Les visages sont un autre point fort du manga. Les expressions sont d’un réalisme glaçant, avec une attention portée aux détails subtils : les paupières gonflées par le manque de sommeil, les mâchoires crispées par la tension, les rides d’inquiétude qui marquent les traits de personnages pourtant jeunes. Sôji lui-même semble se déliter au fil des chapitres, son regard se vidant peu à peu à mesure qu’il perd pied avec la réalité.
Mais c’est surtout dans la représentation du surnaturel que Dead Account marque sa singularité. Ici, pas de monstres évidents ni d’effets d’horreur classiques. L’inquiétante étrangeté naît de petits décalages, d’un reflet qui bouge légèrement en décalé, d’un écran dont l’affichage semble légèrement corrompu, d’une page web qui se modifie sous les yeux du lecteur sans crier gare. L’angoisse vient de l’invisible, de l’inexplicable, de cette impression que quelque chose est faux mais sans qu’on puisse mettre le doigt sur quoi.

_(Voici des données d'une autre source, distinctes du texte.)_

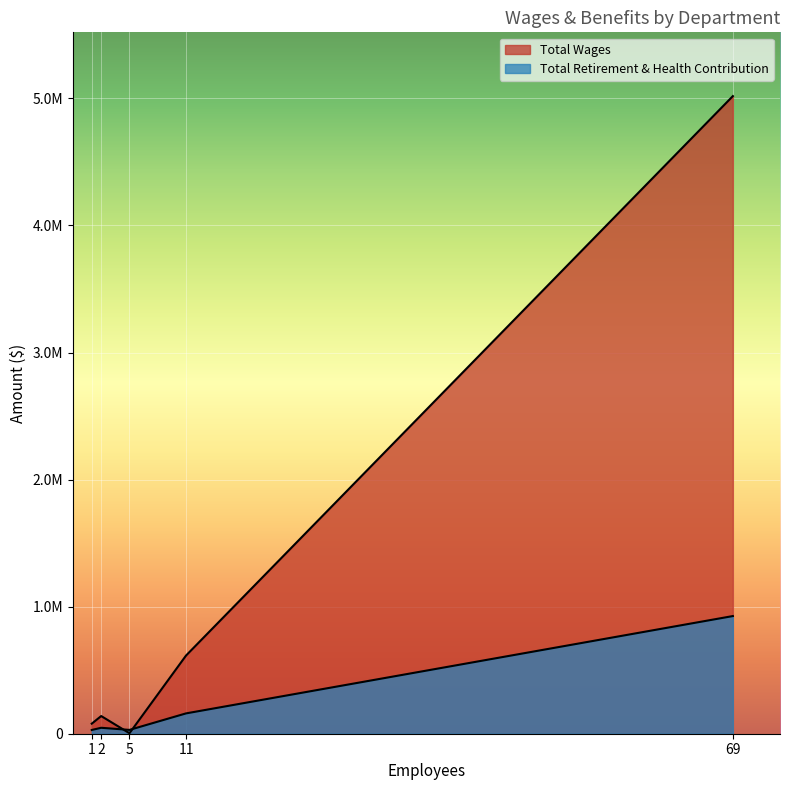

How many values in the Total Wages series are below 139076?

2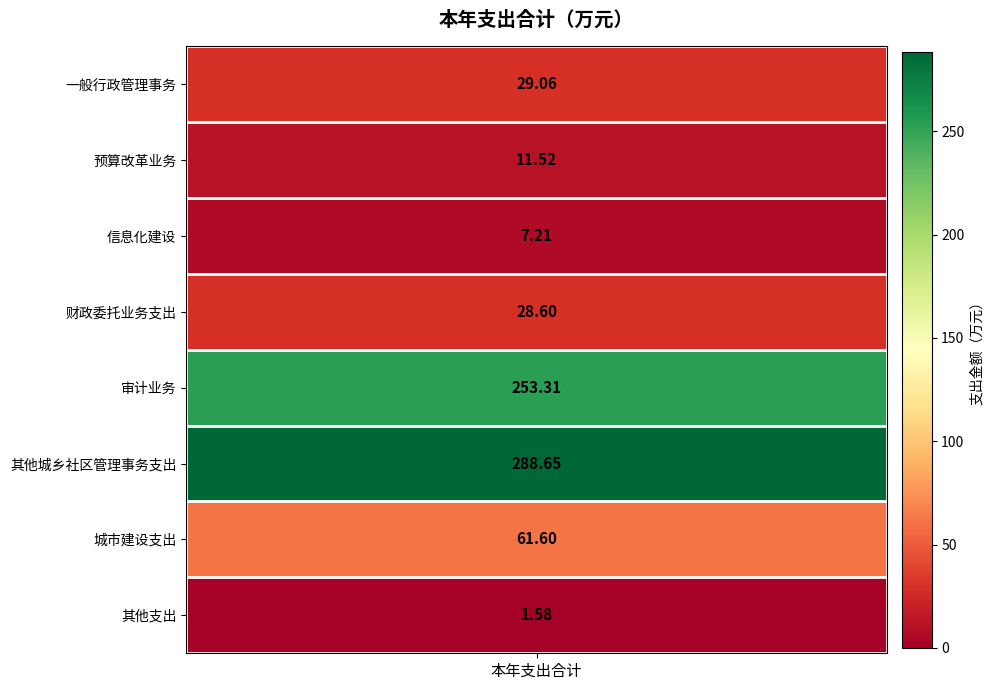

The value at 信息化建设 is 3.4. True or false?

False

La mise en page elle-même semble parfois contaminée. Des séquences entières sont perturbées par des distorsions visuelles : des cases déformées comme si elles avaient été mal compressées, des bulles de texte floues comme si elles provenaient d’un enregistrement mal restauré, des visages partiellement effacés, comme rongés par un bug. L’impression qui s’en dégage est celle d’un manga hanté par sa propre histoire, d’un récit qui lutte pour ne pas être consumé par l’oubli numérique qu’il dénonce.
Enfin, l’absence de musique ou de son dans un manga est habituellement comblée par l’ajout d’onomatopées, mais ici, Dead Account joue avec le silence visuel. Des cases entières sans texte, des espaces vides, des bulles muettes, des moments où même les bruits de fond disparaissent, accentuant une impression de vide et d’absence. C’est un manga où l’absence de son devient une présence en soi, où le silence est plus terrifiant que le bruit.
Plus qu’un simple thriller visuel, Dead Account est une œuvre sensorielle, où chaque page semble sur le point de disparaître sous nos yeux, comme une connexion qui s’efface avant qu’on ait eu le temps de comprendre ce qui s’est vraiment passé.